Although some employers struggle with how to ensure their workplace is always respectful, there are many benefits to taking positive action. You not only gain access to the broadest possible range of employee and contractor skill sets and perspectives, you open your doors to the largest possible customer and client base. So, how can you ensure your organization treats all employees with respect and sensitivity?
Here are some positive actions you can take:
• Update your discrimination and harassment policies to include gender identity and gender expression.

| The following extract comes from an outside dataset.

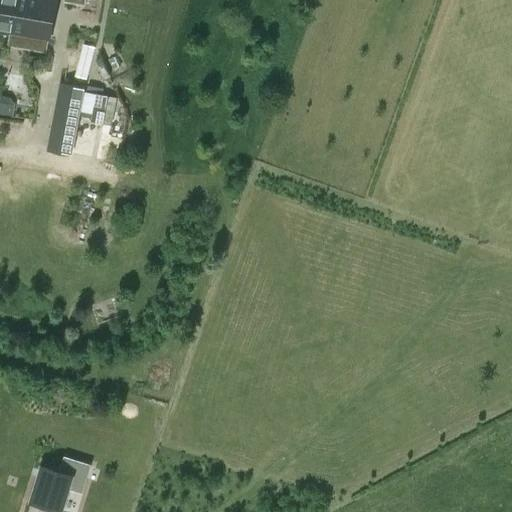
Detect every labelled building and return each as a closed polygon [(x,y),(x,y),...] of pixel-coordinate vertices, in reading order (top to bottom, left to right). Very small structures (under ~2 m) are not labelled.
[(0,0),(0,26),(10,29),(7,43),(45,50),(55,0),(53,0),(0,0)] [(82,35),(72,33),(66,57),(61,81),(47,151),(70,154),(83,85),(80,84),(89,44),(80,42),(82,35)] [(106,96),(86,92),(82,115),(91,117),(90,122),(101,124),(106,96)] [(14,103),(0,100),(0,114),(12,116),(14,103)] [(61,510),(68,487),(81,491),(90,465),(65,457),(60,471),(42,466),(31,501),(61,510)]
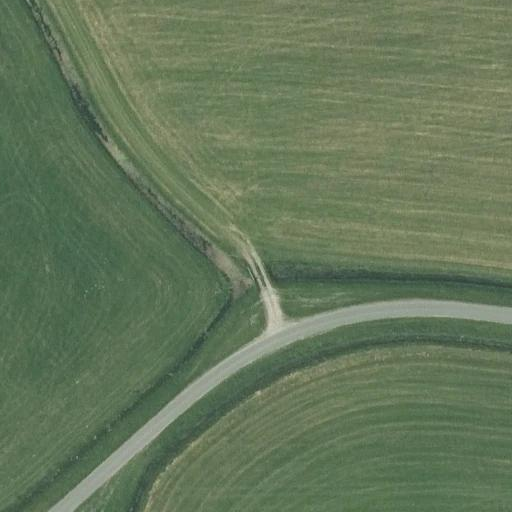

• Ensure all your policies include inclusive language such as “people of all genders” rather than “men and women.”
• Take a look at your recruiting processes—is your job application form sensitive to transgendered candidates?
• When asking for “employee name” on forms include “preferred name.”
• Review your appearance standards or dress code to ensure they are gender neutral.
• Provide access to washrooms and change facilities based on the gender people currently live in, unless an individual specifically asks for other accommodation.
• Deal with any language or behaviour that deliberately degrades or stereotypes employees on the basis of their real or perceived gender identification.
• Check with your benefits provider to determine if your organization’s plan covers gender reassignment related services/drugs.
• Ensure your organization is open to conversations about transitioning from one gender to another while in the workplace and how the employee will come out to colleagues and customers.
• Create a more inclusive workplace by offering expanded diversity training to heighten awareness and develop sensitivity of all diversity issues.
Sound business practices that that respect and honour the uniqueness of all employees and customers aren’t just good for your bottom line. Increasingly, they’re the law. More information about Toby’s Law is available at www.ohrc.on.ca.